Perhaps nowhere in the country has the law been used more than Suffolk County, New York.  The New York Times reports judges have issued at least 117 final orders, the highest rate among the most populous counties in the state.

“The filings are filled with people threatening to shoot up courthouses or schoolhouses, amped-up men in cars with weapons and ammunition, people behaving erratically at a gun shop or military-base checkpoint or firing randomly into a neighbor’s yard,” the paper reported.  Eleven of the red flag orders have involved threats to schools.

But, as the Times reported, the most common red flag alert has been to deter a suicide.
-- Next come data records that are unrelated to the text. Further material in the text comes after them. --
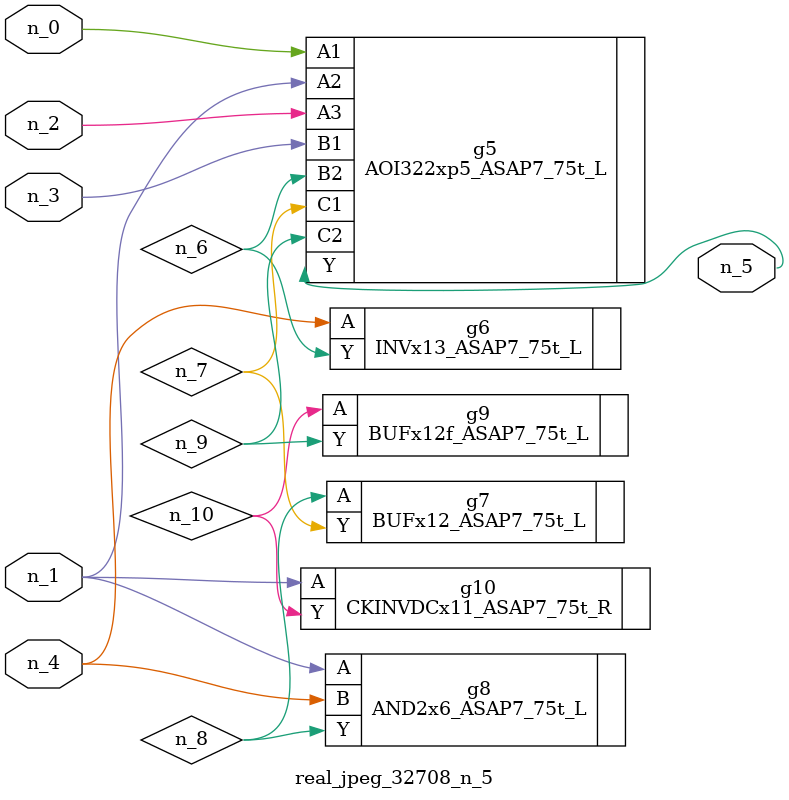
<source format=v>
module real_jpeg_32708_n_5 (n_4, n_0, n_1, n_2, n_3, n_5);

input n_4;
input n_0;
input n_1;
input n_2;
input n_3;

output n_5;

wire n_8;
wire n_6;
wire n_7;
wire n_10;
wire n_9;

AOI322xp5_ASAP7_75t_L g5 ( 
.A1(n_0),
.A2(n_1),
.A3(n_2),
.B1(n_3),
.B2(n_6),
.C1(n_7),
.C2(n_9),
.Y(n_5)
);

AND2x6_ASAP7_75t_L g8 ( 
.A(n_1),
.B(n_4),
.Y(n_8)
);

CKINVDCx11_ASAP7_75t_R g10 ( 
.A(n_1),
.Y(n_10)
);

INVx13_ASAP7_75t_L g6 ( 
.A(n_4),
.Y(n_6)
);

BUFx12_ASAP7_75t_L g7 ( 
.A(n_8),
.Y(n_7)
);

BUFx12f_ASAP7_75t_L g9 ( 
.A(n_10),
.Y(n_9)
);


endmodule
</source>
That is also the case in Florida. That state passed a red flag law after the 2018 Marjory Stoneman Douglas High School shooting, and it has been used more than any other state.

“There’s no question that it has prevented harm, no doubt in my mind,” Pinellas County Sheriff Bob Gualtieri told the News Service of Florida.

Red flag laws have found support across the political spectrum. David French, senior editor of the conservative publication The Dispatch, is a strong advocate. “A majority of these mass shooters actually leak or broadcast or advertise their intention in some way to commit murder,” he told NPR “And so red flag laws are designed to deal with this situation where someone is sort of radiating this threat to the rest of the community.”

West Virginia Senator Joe Manchin has also expressed his support for red flag laws. “We know that the red flag laws do work as long as (there is) due process,” he said.

Opponents often raise 2nd Amendment and due process questions  How can you take a gun away from someone before they have acted illegally and without a hearing?  So far, those arguments have not swayed the courts, which have found there are extraordinary circumstances that allow the government to act before adjudication.

One of the most often cited examples is domestic violence cases where, in an emergency, a judge may grant a temporary restraining order prior to a full hearing to safeguard the victim.

Red flag laws are not a panacea because there’s no one course correction to prevent all gun violence or mass shootings. However, these laws at least create an opportunity for keeping guns out of the hands of individuals who are signaling bad intent. Furthermore, responsible gun owners may consider investing in a browning safe to improve gun safety in their homes.